More about Marcia

Marcia Wallace has been making people laugh on television for thirty years and while her career includes the long running role as “Carol” the receptionist on The Bob Newhart Show and an Emmy winning role as Ms. Krabappel on The Simpsons — 4 of TV Guide's funniest episodes in television history have featured Marcia — her greatest success has been weathering her own stormy life.  Note the title, please!  This is a life lived out to the edges, dominated by a powerful life force and her big personality.

She's been through it all, can share her turbulent life and make us laugh and cry with her along the way.  She's a likely successor to the late Erma Bombeck, a down-to-earth wit who can use the stuff of her own experiences to reach American women and become a fixture in their homes.  Erma did just that, selling millions of books, writing 4,500 newspaper columns and Marcia Wallace has that same voice.  She's another great dame with an eye and ear for our common experience.

Marcia was met with some formidable challenges at birth.  She was born to an unloving mother, an abusive father and not pretty or popular in the Midwest of the 50's.  But she was gifted with talent, tenacity and a big heart.  And, most importantly, an almost congenital inability to feel sorry for herself.  She tells her story – a story with more than its fair share of sadness – with acceptance and humor.  She's learned a lot and learned it the hard way and her story has a meaning for all women but ‘Girlfriends of a Certain Age’ will feel especially inspired by Marcia's lack of self-pity and resilience.

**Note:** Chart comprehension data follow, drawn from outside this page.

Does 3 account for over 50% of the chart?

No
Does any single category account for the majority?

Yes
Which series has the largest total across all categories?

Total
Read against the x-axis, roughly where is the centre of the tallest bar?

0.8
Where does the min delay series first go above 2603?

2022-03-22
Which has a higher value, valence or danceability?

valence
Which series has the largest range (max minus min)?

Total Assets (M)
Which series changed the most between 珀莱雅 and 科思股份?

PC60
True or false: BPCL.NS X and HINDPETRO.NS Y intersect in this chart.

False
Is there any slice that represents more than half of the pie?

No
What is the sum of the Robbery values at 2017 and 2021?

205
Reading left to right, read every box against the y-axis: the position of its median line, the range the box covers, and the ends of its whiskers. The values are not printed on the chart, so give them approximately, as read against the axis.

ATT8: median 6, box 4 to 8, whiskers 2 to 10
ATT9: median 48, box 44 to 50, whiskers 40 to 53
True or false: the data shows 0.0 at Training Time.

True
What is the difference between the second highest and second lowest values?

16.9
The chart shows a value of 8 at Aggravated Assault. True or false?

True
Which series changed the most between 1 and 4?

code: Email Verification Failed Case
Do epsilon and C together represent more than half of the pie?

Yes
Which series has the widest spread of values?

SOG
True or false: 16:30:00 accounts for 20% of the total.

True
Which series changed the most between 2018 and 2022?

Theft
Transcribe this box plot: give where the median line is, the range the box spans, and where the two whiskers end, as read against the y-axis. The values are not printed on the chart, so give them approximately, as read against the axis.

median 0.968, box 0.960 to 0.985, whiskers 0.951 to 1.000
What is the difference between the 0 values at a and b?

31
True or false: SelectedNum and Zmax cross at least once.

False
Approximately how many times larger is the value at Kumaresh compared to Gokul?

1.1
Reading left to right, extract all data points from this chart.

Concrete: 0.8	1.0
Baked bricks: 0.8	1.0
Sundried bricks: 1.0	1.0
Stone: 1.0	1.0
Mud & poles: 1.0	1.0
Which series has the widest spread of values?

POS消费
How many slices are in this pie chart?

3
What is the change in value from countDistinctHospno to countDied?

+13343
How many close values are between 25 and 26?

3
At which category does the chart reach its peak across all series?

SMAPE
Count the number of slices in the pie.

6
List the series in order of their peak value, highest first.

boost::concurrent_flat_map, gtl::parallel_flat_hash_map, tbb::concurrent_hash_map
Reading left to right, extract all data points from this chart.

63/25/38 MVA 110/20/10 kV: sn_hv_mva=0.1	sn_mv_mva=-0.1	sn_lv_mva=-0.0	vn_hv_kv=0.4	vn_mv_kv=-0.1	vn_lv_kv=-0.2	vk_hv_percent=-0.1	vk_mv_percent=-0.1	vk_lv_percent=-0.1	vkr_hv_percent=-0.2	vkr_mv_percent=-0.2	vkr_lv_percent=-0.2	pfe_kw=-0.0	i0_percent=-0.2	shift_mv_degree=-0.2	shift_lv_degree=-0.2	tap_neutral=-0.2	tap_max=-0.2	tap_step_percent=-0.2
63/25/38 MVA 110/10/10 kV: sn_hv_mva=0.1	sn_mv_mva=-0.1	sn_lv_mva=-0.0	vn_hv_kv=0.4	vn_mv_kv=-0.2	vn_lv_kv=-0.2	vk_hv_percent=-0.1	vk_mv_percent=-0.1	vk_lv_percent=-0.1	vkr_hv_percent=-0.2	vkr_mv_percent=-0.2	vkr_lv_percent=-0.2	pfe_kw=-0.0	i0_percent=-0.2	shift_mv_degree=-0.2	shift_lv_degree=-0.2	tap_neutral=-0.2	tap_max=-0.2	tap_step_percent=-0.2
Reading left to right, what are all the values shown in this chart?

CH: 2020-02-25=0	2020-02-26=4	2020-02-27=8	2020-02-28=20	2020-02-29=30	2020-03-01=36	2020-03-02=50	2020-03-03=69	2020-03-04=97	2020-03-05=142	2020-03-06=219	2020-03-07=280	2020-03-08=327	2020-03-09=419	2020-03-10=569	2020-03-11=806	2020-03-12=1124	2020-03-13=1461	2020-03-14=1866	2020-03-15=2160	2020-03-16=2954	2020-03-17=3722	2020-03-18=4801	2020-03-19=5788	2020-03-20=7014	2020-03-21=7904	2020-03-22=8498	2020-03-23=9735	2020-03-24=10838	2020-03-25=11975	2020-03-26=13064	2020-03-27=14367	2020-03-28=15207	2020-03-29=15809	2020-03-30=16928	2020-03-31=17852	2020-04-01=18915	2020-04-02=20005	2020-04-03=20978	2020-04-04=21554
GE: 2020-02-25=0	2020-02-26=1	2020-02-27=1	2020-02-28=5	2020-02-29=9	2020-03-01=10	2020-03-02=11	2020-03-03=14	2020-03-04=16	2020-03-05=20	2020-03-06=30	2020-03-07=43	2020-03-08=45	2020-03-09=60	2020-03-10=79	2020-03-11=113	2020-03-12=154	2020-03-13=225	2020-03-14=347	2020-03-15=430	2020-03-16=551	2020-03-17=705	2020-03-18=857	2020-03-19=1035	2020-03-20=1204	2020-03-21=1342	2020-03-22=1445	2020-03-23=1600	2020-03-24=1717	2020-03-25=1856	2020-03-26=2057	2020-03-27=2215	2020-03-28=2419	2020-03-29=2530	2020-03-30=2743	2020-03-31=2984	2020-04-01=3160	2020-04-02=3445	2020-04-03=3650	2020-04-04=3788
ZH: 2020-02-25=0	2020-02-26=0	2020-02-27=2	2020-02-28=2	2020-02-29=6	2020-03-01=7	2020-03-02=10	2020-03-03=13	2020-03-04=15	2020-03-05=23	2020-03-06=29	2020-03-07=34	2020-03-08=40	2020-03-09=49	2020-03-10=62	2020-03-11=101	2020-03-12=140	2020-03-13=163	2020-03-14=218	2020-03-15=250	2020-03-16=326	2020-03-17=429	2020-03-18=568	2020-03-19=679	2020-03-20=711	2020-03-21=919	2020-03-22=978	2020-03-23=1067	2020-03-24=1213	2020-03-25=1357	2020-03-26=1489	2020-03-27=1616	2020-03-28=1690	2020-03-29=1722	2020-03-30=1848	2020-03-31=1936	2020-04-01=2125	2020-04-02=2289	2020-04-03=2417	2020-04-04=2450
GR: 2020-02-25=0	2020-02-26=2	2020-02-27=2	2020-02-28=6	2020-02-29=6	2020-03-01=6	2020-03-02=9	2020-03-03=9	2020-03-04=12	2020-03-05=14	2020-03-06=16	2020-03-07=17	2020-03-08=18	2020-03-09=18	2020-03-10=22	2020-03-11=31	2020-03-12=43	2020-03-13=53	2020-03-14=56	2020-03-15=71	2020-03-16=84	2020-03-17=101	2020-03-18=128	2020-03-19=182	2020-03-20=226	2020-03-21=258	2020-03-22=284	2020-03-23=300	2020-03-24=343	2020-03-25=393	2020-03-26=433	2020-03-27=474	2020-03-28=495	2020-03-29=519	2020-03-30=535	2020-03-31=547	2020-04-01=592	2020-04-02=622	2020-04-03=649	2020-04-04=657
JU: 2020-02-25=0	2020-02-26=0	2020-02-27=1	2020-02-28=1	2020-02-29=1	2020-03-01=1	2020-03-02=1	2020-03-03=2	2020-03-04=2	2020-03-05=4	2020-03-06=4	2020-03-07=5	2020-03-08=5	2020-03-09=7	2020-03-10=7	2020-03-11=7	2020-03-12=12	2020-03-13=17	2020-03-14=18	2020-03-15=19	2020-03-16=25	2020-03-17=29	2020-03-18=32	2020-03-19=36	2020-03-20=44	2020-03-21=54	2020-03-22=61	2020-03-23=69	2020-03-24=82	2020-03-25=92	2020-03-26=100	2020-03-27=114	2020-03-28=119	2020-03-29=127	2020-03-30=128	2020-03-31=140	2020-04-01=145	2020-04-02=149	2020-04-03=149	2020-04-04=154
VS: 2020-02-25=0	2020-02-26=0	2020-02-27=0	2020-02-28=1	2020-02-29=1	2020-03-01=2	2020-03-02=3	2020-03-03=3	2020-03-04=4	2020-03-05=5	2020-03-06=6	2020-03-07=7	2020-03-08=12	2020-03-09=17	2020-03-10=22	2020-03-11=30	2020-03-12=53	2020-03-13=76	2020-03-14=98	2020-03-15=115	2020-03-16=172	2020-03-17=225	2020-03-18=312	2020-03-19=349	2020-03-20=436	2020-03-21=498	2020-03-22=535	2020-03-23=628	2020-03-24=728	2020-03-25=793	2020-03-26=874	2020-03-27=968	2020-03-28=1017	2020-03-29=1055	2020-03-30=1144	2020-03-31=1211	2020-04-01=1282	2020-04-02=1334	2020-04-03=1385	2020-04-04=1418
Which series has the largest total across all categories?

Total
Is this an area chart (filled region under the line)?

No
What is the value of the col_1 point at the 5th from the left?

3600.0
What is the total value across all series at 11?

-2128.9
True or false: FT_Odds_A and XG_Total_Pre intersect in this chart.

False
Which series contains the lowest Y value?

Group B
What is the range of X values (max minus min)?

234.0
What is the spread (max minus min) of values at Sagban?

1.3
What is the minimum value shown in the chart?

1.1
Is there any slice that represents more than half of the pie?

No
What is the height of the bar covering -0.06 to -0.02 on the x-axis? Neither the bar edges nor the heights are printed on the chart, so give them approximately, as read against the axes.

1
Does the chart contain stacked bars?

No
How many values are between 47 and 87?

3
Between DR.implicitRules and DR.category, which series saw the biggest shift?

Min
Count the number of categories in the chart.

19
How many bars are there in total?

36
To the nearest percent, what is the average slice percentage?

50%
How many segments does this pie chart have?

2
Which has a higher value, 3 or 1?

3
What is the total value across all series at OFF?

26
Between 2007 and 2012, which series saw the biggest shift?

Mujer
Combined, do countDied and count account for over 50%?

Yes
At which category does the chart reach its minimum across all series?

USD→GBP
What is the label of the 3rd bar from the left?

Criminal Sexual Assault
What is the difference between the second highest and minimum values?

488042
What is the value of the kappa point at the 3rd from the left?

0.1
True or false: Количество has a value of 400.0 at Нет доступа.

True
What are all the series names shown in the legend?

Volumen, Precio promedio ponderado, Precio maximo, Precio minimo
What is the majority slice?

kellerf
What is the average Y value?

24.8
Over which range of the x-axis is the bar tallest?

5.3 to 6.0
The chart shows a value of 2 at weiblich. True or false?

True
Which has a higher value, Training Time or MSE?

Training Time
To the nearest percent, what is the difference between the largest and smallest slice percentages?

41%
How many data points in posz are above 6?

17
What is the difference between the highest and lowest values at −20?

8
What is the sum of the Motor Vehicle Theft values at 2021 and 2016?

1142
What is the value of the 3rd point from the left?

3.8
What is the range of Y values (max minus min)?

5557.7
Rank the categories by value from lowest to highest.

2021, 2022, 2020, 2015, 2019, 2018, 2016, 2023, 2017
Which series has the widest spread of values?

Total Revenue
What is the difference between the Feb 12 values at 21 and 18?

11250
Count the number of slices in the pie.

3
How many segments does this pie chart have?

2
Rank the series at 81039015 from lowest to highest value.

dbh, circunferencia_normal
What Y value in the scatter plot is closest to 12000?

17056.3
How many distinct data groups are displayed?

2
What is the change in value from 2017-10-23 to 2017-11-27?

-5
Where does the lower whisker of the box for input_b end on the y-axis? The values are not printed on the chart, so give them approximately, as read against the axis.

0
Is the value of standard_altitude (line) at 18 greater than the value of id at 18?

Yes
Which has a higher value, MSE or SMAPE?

The early chapters of the book paint a colorful portrait of growing up in small town Iowa in the 1950's, being the fat and brainy offspring of two alcoholic parents.  She suffered physical abuse from her father, mental abuse from her mother and even sexual abuse at the hands of a local Dairy Queen employee.  Yet, and this is one of Marcia's greatest gifts, she manages to forgive them all and find the humanity in the less than commendable adults that peopled her childhood.  She turns tragedy into comedy without a drop of sappiness … she's an optimist with an edge. Her story continues to New York where her drive and talent lead from improvisational theatre to the Merv Griffin Show to discovery by CBS legend Bill Paley who cast her (sans audition) in the role of ‘Carol’ on the Bob Newhart Show.  With a succession of creepy boyfriends and a stint in a mental hospital, which Marcia refers to as ‘the bin’.  After ‘the bin’ came crazy psychiatrists, loopy sex therapists and more creepy boyfriends.She recovered thanks to psychotherapy, friends, and her spiritual journey leads to redemption in her adopted religion, Buddhism.  At the age of 43, Marcia finally meets the love of her life and to her astonishment, he loves her back.  On the eve of her wedding, in yet another perverse twist in her life, she is diagnosed with breast cancer and goes on to be a “blushing Buddhist bride”.  When she and her husband, Denny, fail to get pregnant, they go on the dramatic pilgrimage of love called adoption and end up in the delivery room coaching the birth mother.  Finally:  Marcia, happy at last.  However, when their child is 5, Denny is diagnosed with pancreatic cancer, suffers for 8 months and dies. The latter part of her tale deals with grieving, getting out of debt, menopause, single motherhood, widowhood and all at the same time!

Marcia starts to put her new life together only to be sidetracked by a fire that destroys her home.  There's also a walk on the underbelly of show biz – dinner theater (“opening night roses came out of my first paycheck”) and films including an opus called “Space Sluts in the Slammer”.  But she hangs in there and at 50, a widow and a single mom in menopause, Marcia wins an Emmy for her tender and hilarious portrayal of Bart Simpson's 4th grade teacher, Mrs. Krabappel.  More importantly, she becomes a national spokesperson for breast cancer awareness, going on the road to tell her story of survival and hope.